● DATA TO PROCESS:
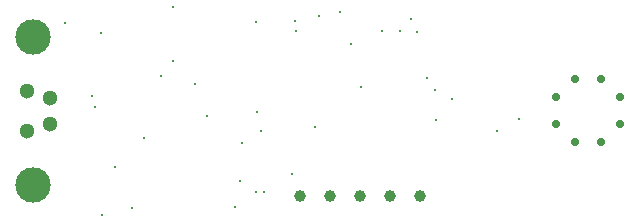
<source format=gbr>
%TF.GenerationSoftware,KiCad,Pcbnew,8.0.8*%
%TF.CreationDate,2025-03-12T20:30:22+01:00*%
%TF.ProjectId,TTS,5454532e-6b69-4636-9164-5f7063625858,rev?*%
%TF.SameCoordinates,PX2255100PY2ebae40*%
%TF.FileFunction,Plated,1,2,PTH,Drill*%
%TF.FilePolarity,Positive*%
%FSLAX46Y46*%
G04 Gerber Fmt 4.6, Leading zero omitted, Abs format (unit mm)*
G04 Created by KiCad (PCBNEW 8.0.8) date 2025-03-12 20:30:22*
%MOMM*%
%LPD*%
G01*
G04 APERTURE LIST*
%TA.AperFunction,ViaDrill*%
%ADD10C,0.300000*%
%TD*%
%TA.AperFunction,ComponentDrill*%
%ADD11C,0.700000*%
%TD*%
%TA.AperFunction,ComponentDrill*%
%ADD12C,1.000000*%
%TD*%
%TA.AperFunction,ComponentDrill*%
%ADD13C,1.300000*%
%TD*%
%TA.AperFunction,ComponentDrill*%
%ADD14C,3.000000*%
%TD*%
G04 APERTURE END LIST*
D10*
X105390000Y15470000D03*
X107660000Y9250000D03*
X107930000Y8360000D03*
X108480000Y14590000D03*
X108540000Y-810000D03*
X109680000Y3220000D03*
X111050000Y-210000D03*
X112130000Y5690000D03*
X113509382Y10960000D03*
X114520000Y12220000D03*
X114580000Y16770000D03*
X116450000Y10240000D03*
X117410000Y7590000D03*
X119830000Y-120000D03*
X120190000Y2100000D03*
X120430000Y5270000D03*
X121595000Y15550000D03*
X121600000Y1130000D03*
X121690000Y7900000D03*
X122020000Y6260000D03*
X122299883Y1117039D03*
X124624644Y2694861D03*
X124925000Y15575000D03*
X124945000Y14800000D03*
X126550000Y6610000D03*
X126950000Y16010000D03*
X128728359Y16398359D03*
X129600000Y13673526D03*
X130470000Y10050000D03*
X132295000Y14750000D03*
X133785000Y14730000D03*
X134750000Y15750000D03*
X135225000Y14680000D03*
X136100000Y10790000D03*
X136780000Y9730000D03*
X136790000Y7210000D03*
X138140000Y8995000D03*
X141960000Y6310000D03*
X143840000Y7280000D03*
D11*
%TO.C,U2*%
X146980000Y9154872D03*
X146980000Y6920000D03*
X148562564Y10737436D03*
X148562564Y5337436D03*
X150797436Y10737436D03*
X150797436Y5337436D03*
X152380000Y9154872D03*
X152380000Y6920000D03*
D12*
%TO.C,J2*%
X125280000Y810000D03*
X127820000Y810000D03*
X130360001Y810000D03*
X132900000Y810000D03*
X135440000Y810000D03*
D13*
%TO.C,J1*%
X102200000Y9700000D03*
X102200000Y6300000D03*
X104150000Y9075000D03*
X104150000Y6925000D03*
D14*
X102700000Y14250000D03*
X102700000Y1750000D03*
M02*

</source>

● BRIEF:
Your answer must be an exact copy of the listing, minus its pictures.

● RESULT:
<source format=gbr>
%TF.GenerationSoftware,KiCad,Pcbnew,8.0.8*%
%TF.CreationDate,2025-03-12T20:30:22+01:00*%
%TF.ProjectId,TTS,5454532e-6b69-4636-9164-5f7063625858,rev?*%
%TF.SameCoordinates,PX2255100PY2ebae40*%
%TF.FileFunction,Plated,1,2,PTH,Drill*%
%TF.FilePolarity,Positive*%
%FSLAX46Y46*%
G04 Gerber Fmt 4.6, Leading zero omitted, Abs format (unit mm)*
G04 Created by KiCad (PCBNEW 8.0.8) date 2025-03-12 20:30:22*
%MOMM*%
%LPD*%
G01*
G04 APERTURE LIST*
%TA.AperFunction,ViaDrill*%
%ADD10C,0.300000*%
%TD*%
%TA.AperFunction,ComponentDrill*%
%ADD11C,0.700000*%
%TD*%
%TA.AperFunction,ComponentDrill*%
%ADD12C,1.000000*%
%TD*%
%TA.AperFunction,ComponentDrill*%
%ADD13C,1.300000*%
%TD*%
%TA.AperFunction,ComponentDrill*%
%ADD14C,3.000000*%
%TD*%
G04 APERTURE END LIST*
D10*
X105390000Y15470000D03*
X107660000Y9250000D03*
X107930000Y8360000D03*
X108480000Y14590000D03*
X108540000Y-810000D03*
X109680000Y3220000D03*
X111050000Y-210000D03*
X112130000Y5690000D03*
X113509382Y10960000D03*
X114520000Y12220000D03*
X114580000Y16770000D03*
X116450000Y10240000D03*
X117410000Y7590000D03*
X119830000Y-120000D03*
X120190000Y2100000D03*
X120430000Y5270000D03*
X121595000Y15550000D03*
X121600000Y1130000D03*
X121690000Y7900000D03*
X122020000Y6260000D03*
X122299883Y1117039D03*
X124624644Y2694861D03*
X124925000Y15575000D03*
X124945000Y14800000D03*
X126550000Y6610000D03*
X126950000Y16010000D03*
X128728359Y16398359D03*
X129600000Y13673526D03*
X130470000Y10050000D03*
X132295000Y14750000D03*
X133785000Y14730000D03*
X134750000Y15750000D03*
X135225000Y14680000D03*
X136100000Y10790000D03*
X136780000Y9730000D03*
X136790000Y7210000D03*
X138140000Y8995000D03*
X141960000Y6310000D03*
X143840000Y7280000D03*
D11*
%TO.C,U2*%
X146980000Y9154872D03*
X146980000Y6920000D03*
X148562564Y10737436D03*
X148562564Y5337436D03*
X150797436Y10737436D03*
X150797436Y5337436D03*
X152380000Y9154872D03*
X152380000Y6920000D03*
D12*
%TO.C,J2*%
X125280000Y810000D03*
X127820000Y810000D03*
X130360001Y810000D03*
X132900000Y810000D03*
X135440000Y810000D03*
D13*
%TO.C,J1*%
X102200000Y9700000D03*
X102200000Y6300000D03*
X104150000Y9075000D03*
X104150000Y6925000D03*
D14*
X102700000Y14250000D03*
X102700000Y1750000D03*
M02*

</source>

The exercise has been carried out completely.